Ma Yanan

Personal information
- Born: 15 January 1999 (age 27)

Sport
- Country: China
- Sport: Canoe sprint
- Event: C–1 500, C–2 500, C–4 500 m

Medal record
Women's canoe sprint
Representing China
World Championships
| Gold medal – first place | 2026 Poznań | C-4 500 m |
| Bronze medal – third place | 2025 Milan | C-4 500 m |
Asian Championships
| Gold medal – first place | 2017 Shanghai | C-1 500 m |
| Gold medal – first place | 2025 Nanchang | C-2 500 m |
| Gold medal – first place | 2026 Hefei | C-2 500 m |
Asian Games
| Gold medal – first place | 2018 Jakarta-Palembang | C-2 500 m |
| Gold medal – first place | 2026 Aichi–Nagoya | C-2 500 m |
| Gold medal – first place | 2026 Aichi–Nagoya | Mixed C-2 500 m |

= Ma Yanan =

Chinese canoeist (born 1999)

Ma Yanan (马亚男; born 15 January 1999) is a Chinese sprint canoeist.

==Career==
Ma represented China at the 2018 Asian Games and won a gold medal in the C-2 500 metres, along with Sun Mengya.

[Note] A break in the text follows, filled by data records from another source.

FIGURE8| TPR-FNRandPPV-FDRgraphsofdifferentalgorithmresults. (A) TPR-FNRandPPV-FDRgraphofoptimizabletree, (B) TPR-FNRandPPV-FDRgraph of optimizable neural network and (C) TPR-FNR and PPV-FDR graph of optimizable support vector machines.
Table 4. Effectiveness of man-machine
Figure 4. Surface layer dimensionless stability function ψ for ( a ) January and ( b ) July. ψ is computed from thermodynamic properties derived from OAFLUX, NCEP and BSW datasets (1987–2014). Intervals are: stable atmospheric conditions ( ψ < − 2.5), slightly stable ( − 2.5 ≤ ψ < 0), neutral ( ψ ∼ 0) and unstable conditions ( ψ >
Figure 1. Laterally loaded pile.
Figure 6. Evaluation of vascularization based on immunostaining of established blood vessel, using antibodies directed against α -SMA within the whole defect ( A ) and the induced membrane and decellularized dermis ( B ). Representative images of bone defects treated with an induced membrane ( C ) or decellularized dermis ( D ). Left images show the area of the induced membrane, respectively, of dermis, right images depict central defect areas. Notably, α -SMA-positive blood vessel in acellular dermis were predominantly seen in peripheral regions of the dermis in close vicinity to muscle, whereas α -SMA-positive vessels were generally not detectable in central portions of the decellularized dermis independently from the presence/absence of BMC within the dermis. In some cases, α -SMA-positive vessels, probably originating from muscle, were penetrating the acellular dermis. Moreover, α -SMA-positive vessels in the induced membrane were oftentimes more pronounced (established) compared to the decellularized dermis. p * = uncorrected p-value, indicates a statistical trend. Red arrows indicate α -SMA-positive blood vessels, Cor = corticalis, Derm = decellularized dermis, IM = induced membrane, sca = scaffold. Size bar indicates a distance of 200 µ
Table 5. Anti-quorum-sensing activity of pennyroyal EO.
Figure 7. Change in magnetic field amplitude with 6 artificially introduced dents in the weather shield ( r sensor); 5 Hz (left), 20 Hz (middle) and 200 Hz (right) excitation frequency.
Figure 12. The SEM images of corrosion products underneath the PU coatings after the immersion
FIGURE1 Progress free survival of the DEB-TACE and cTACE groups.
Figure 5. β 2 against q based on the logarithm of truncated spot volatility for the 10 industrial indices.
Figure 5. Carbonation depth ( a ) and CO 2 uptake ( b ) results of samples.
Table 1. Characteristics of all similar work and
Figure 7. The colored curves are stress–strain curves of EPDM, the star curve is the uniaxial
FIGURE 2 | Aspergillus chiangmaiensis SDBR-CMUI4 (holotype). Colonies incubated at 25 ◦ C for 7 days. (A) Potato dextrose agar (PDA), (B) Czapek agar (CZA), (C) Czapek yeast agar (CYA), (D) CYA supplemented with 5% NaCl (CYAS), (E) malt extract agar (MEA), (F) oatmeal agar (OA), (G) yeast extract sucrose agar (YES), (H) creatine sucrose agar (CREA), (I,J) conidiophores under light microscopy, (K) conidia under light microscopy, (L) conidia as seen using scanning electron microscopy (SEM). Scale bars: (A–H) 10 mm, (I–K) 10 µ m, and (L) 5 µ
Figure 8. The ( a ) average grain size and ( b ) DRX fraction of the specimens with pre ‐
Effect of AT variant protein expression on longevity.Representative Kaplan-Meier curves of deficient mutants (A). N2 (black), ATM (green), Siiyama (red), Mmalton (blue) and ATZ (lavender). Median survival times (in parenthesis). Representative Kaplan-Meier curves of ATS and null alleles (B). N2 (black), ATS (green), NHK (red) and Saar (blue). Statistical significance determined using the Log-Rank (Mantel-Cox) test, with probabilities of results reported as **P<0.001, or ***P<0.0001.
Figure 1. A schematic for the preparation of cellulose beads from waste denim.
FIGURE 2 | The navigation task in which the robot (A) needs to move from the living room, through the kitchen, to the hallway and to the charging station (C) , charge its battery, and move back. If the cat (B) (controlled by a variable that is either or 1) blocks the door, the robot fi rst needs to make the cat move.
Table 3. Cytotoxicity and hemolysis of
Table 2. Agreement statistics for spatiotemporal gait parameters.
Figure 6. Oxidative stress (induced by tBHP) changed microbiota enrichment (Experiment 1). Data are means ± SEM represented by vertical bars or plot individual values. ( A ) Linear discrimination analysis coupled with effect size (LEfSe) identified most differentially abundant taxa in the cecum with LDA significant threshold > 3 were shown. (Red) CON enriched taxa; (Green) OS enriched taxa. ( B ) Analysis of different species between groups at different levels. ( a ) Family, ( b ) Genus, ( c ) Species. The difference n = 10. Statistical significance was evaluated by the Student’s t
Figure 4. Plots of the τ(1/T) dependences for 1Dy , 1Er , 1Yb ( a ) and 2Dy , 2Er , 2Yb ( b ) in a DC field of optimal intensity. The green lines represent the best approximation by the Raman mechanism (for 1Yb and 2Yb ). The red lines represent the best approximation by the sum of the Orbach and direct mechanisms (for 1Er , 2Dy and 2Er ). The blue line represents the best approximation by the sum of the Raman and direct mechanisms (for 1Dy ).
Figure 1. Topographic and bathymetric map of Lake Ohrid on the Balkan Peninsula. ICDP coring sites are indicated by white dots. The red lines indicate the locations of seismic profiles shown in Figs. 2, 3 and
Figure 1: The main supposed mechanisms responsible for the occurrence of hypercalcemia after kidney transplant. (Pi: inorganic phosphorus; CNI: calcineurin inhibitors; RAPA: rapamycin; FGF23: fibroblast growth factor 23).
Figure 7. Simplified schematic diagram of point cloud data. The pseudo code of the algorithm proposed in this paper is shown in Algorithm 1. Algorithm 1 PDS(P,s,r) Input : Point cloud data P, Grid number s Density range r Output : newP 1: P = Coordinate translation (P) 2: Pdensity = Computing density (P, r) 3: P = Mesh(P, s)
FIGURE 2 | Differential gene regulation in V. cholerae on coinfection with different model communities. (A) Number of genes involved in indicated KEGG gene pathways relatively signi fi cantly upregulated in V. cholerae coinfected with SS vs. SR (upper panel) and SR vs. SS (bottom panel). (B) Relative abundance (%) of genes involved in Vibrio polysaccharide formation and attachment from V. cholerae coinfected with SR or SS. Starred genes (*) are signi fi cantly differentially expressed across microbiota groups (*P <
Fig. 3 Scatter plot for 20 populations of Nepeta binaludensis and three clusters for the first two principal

In August 2025, she competed at the 2025 ICF Canoe Sprint World Championships and won a bronze medal in the C-4 500 metres, with a time of 1:47.50.

In April 2026, she competed at the 2026 Asian Canoe Sprint Championships and won a gold medal in the C-2 500 metres, along with Sun Mengya. In August 2026, she competed at the 2026 ICF Canoe Sprint World Championships and won a gold medal in the C-4 500 metres with a time of 1:45.68.